*** TASK MATERIAL Section Begins ***

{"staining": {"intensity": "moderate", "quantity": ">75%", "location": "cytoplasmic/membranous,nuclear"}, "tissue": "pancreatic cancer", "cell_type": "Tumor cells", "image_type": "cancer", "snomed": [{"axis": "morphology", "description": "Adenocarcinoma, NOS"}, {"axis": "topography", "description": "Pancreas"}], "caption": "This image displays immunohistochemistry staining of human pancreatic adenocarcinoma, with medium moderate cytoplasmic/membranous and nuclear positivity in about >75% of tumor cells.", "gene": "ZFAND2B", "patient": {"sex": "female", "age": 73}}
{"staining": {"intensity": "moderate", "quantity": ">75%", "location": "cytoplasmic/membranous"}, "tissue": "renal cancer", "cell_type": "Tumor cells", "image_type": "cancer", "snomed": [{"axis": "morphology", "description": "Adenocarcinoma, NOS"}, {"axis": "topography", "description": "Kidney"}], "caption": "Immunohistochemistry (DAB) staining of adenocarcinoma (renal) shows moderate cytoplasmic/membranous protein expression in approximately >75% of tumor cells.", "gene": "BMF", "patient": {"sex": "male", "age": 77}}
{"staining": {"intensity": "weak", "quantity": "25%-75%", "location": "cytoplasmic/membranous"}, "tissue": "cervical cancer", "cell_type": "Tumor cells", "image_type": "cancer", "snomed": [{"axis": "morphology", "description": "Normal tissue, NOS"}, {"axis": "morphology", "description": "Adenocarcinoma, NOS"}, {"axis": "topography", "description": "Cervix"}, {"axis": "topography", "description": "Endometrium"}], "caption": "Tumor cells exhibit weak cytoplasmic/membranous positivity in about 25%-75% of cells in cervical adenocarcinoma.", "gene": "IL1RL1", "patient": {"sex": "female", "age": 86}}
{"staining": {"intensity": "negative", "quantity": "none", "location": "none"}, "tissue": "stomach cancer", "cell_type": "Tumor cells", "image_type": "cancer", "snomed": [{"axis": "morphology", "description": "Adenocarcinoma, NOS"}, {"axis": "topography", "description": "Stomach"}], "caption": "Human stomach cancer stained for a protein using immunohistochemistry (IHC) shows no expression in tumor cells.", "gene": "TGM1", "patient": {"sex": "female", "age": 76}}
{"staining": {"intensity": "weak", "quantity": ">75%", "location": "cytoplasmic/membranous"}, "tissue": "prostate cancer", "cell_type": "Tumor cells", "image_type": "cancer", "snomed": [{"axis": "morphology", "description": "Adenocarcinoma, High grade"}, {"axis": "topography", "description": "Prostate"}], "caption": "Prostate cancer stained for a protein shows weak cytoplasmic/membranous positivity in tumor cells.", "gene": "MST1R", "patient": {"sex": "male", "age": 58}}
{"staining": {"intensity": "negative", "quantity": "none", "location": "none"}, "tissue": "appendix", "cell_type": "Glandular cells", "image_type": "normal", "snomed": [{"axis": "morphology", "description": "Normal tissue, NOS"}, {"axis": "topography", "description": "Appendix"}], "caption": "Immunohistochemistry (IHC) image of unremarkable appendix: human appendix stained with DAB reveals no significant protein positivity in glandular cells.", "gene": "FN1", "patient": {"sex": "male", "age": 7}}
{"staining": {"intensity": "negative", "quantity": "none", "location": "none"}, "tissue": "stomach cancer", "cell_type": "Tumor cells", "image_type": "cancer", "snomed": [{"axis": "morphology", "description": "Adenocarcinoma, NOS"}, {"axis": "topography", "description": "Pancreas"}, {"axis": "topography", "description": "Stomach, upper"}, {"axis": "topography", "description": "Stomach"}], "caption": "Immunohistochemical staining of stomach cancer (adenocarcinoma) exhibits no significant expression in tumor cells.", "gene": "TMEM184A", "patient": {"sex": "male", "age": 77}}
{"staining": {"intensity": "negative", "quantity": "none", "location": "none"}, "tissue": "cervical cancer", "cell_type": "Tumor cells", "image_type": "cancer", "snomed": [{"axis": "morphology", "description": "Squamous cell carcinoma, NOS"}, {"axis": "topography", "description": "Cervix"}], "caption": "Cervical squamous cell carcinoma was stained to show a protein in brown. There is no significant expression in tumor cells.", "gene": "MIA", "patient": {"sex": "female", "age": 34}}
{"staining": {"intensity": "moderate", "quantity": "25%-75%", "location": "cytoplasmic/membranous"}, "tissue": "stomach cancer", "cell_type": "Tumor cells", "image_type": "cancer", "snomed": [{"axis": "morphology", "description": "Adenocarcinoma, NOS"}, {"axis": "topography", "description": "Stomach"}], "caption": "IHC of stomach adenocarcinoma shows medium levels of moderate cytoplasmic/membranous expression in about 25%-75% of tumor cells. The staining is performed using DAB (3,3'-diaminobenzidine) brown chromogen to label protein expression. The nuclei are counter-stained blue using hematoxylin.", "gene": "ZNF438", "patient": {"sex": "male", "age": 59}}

*** TASK MATERIAL Section Ends ***

TASK DESCRIPTION:
Copy every line from the entries that contains the word "Pancreas".

RESPONSE AREA:
{"staining": {"intensity": "moderate", "quantity": ">75%", "location": "cytoplasmic/membranous,nuclear"}, "tissue": "pancreatic cancer", "cell_type": "Tumor cells", "image_type": "cancer", "snomed": [{"axis": "morphology", "description": "Adenocarcinoma, NOS"}, {"axis": "topography", "description": "Pancreas"}], "caption": "This image displays immunohistochemistry staining of human pancreatic adenocarcinoma, with medium moderate cytoplasmic/membranous and nuclear positivity in about >75% of tumor cells.", "gene": "ZFAND2B", "patient": {"sex": "female", "age": 73}}
{"staining": {"intensity": "negative", "quantity": "none", "location": "none"}, "tissue": "stomach cancer", "cell_type": "Tumor cells", "image_type": "cancer", "snomed": [{"axis": "morphology", "description": "Adenocarcinoma, NOS"}, {"axis": "topography", "description": "Pancreas"}, {"axis": "topography", "description": "Stomach, upper"}, {"axis": "topography", "description": "Stomach"}], "caption": "Immunohistochemical staining of stomach cancer (adenocarcinoma) exhibits no significant expression in tumor cells.", "gene": "TMEM184A", "patient": {"sex": "male", "age": 77}}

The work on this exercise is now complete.